Tidak bisa dipungkiri, kehadiran kebun karet dan sawit memberi kami peningkatan ekonomi. Banyak keluarga mampu membangun rumah lebih baik, membeli kendaraan, atau menyekolahkan anak hingga jenjang tinggi. Bagi masyarakat desa, itu kemajuan besar.
Tetapi ada harga yang dibayar. Hutan tropis yang dulu rimbun kini semakin menyempit. Tanah kehilangan keragamannya, air sungai mulai keruh, dan satwa-satwa besar tak lagi punya ruang untuk bertahan. Si-Mbah, yang dulu jadi simbol kewibawaan, kini terpinggirkan, bahkan nyaris hilang.
Inilah ironi terbesar: saat kami manusia menikmati hasil, penguasa rimba justru kehilangan segalanya.
Wibawa yang Terkikis
Jumlah Harimau Sumatera terus menurun. Dari ribuan ekor di masa lalu, kini hanya tersisa sekitar enam ratus di alam liar. Setiap tahun, kabar perburuan dan konflik satwa terus muncul. Harimau dipandang sebagai ancaman, padahal merekalah yang sebenarnya terancam.
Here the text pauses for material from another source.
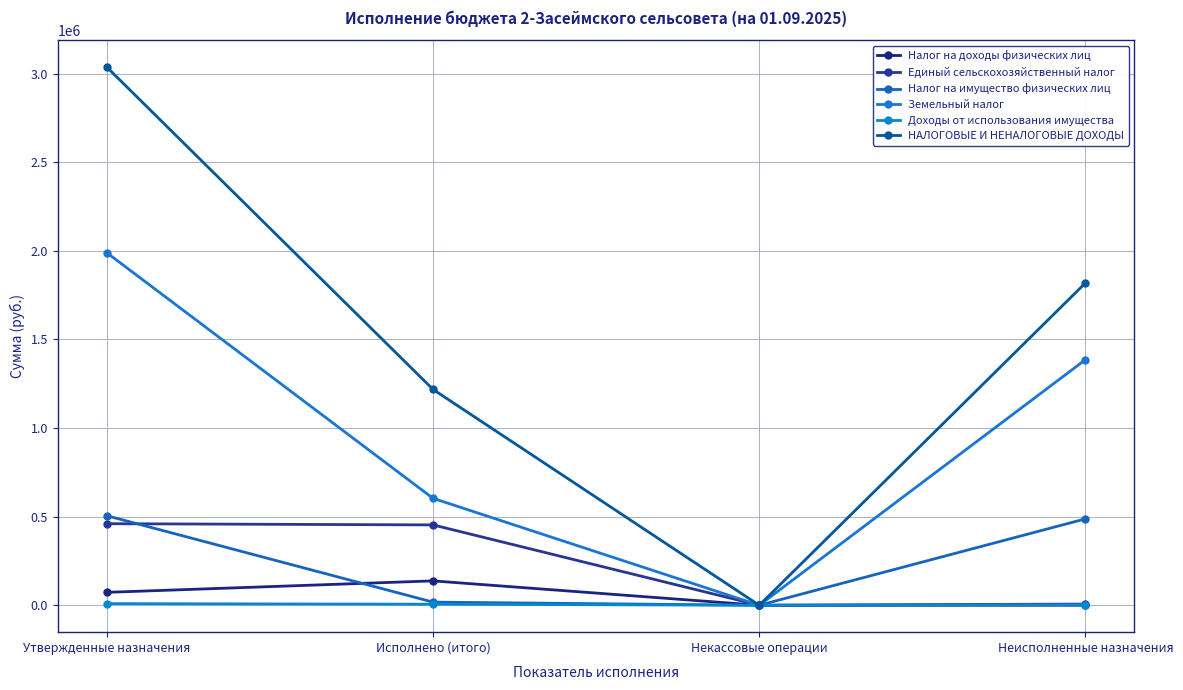

The Доходы от использования имущества series shows 0.0 at Некассовые операции. True or false?

True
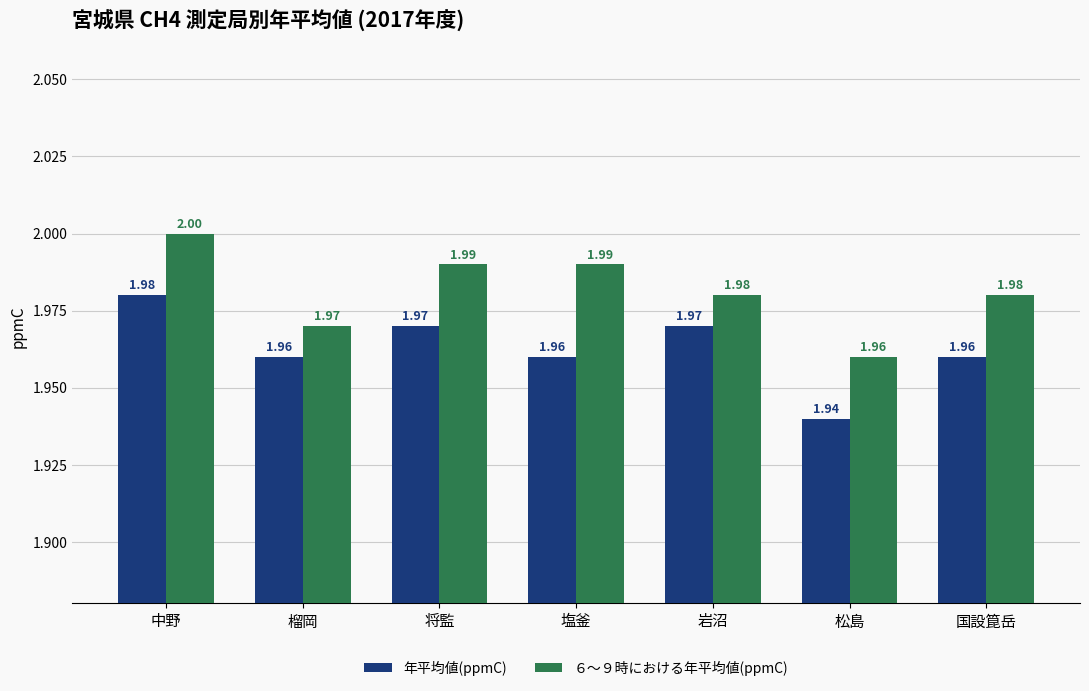

List the series in order of their overall mean, lowest first.

年平均値(ppmC), ６～９時における年平均値(ppmC)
Dulu kami segan menyebut namanya. Kini, sebutan itu tak lagi tabu. Bukan karena berani, melainkan karena jarak yang diciptakan oleh kelangkaan. Si-Mbah kini lebih sering hadir dalam cerita rakyat, di kebun binatang, atau di poster konservasi---bukan lagi di rimba dekat kampung.
Si-Mbah sebagai Cermin
Si-Mbah bukan hanya cermin bagi alam, tapi juga bagi manusia. Ia mengingatkan bahwa setiap pilihan membawa konsekuensi. Ketika hutan dibuka, ekonomi memang tumbuh. Tapi bersama itu, hilang pula sebagian dari keutuhan hidup.
Harimau yang turun ke desa bukan semata karena lapar, melainkan simbol bahwa keseimbangan sedang retak. Dan ketika alam retak, manusia pun sejatinya kehilangan.
Harapan dari Sisa Rimba
Meski suram, masih ada upaya menjaga. Kawasan konservasi mulai diperketat, patroli hutan berjalan, dan kesadaran masyarakat tumbuh perlahan. Ada pemahaman baru bahwa harimau bukan musuh, melainkan bagian dari keseimbangan ekosistem.